Feeling overwhelmed by all the videos and all the options? Unsure where to start?

We are here to help!

Our workouts are broken down into the following categories:

  • Fitness – Strength, Cardio & Abs Challenge
  • Yoga – Strength, Flexibility, Relaxation & Pre Natal
  • Pilates
  • Martial Arts

Each workout is designed to be completed more than once. We suggest you should complete each workout at least 4 to 5 times which means you have over 140 workouts to complete. Hopefully, you’ll see a slight improvement in your own abilities each time you redo the same workout.

But of course, you’ll most likely develop your own favorite workouts and want to keep on repeating them for eternity. You are free to complete as many different workouts as many different times as your heart & body desire. After all – Anyone, Anywhere, Anytime is our motto. 

We regularly add new workouts across all categories in both English & Thai. So, you will never run out of new & exciting workouts to try.

Here is a sample plan of where to start depending on your own experience

If you are a beginner to exercise or have taken an extended time off, consider the following regime:

Week 1 – 1x flexibility yoga, 30 minute walk every other day
Week 2 – 1x flexibility yoga, 1x strength yoga, 30 minute walk every other day
Week 3 – 1x yoga (any), 1x strength (any), 30 minute walk every other day
Week 4 – 1x yoga (any), 1x strength (any), 1x cardio (any), 30 minute walk every other day
Week 5 – repeat week 4

After 5 weeks, reassess how you are feeling?
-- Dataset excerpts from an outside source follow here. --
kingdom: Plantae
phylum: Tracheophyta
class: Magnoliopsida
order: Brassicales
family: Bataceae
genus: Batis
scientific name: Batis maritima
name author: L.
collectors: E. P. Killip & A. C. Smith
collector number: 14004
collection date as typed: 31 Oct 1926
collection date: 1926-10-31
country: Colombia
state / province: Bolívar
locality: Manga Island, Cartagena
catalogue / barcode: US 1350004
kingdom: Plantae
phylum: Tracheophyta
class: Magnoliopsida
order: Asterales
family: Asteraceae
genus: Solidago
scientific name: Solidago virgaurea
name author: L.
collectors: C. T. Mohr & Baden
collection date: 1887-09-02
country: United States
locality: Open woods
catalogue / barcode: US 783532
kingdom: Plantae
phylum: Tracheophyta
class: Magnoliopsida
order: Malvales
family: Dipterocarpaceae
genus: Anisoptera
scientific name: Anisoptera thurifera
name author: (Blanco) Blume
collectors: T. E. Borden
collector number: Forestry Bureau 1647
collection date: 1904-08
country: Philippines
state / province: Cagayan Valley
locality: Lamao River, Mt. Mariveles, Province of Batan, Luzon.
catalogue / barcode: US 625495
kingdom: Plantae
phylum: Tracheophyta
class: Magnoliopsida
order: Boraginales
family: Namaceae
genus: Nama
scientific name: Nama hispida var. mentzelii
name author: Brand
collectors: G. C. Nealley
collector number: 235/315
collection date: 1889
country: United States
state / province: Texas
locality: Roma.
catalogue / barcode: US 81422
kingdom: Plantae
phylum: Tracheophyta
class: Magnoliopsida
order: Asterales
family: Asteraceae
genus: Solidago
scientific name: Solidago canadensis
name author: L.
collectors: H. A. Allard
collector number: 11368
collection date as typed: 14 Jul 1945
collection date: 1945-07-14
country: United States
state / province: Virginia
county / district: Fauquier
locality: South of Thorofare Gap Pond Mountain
Are you sore? Which videos have you found most challenging? Are you feeling more energised from your workouts?

Only you will know how many workouts you thrive off and how quickly you recover. If life is feeling stressful, you might opt for more yoga than cardio or strength.

If you’re feeling fresh and energised, maybe you can tolerate more of the cardio workouts!

Important Note: Before commencing any physical activity that may impact your health, and especially if you are returning to exercise after any injury or period of inactivity, you should consult your medical professional.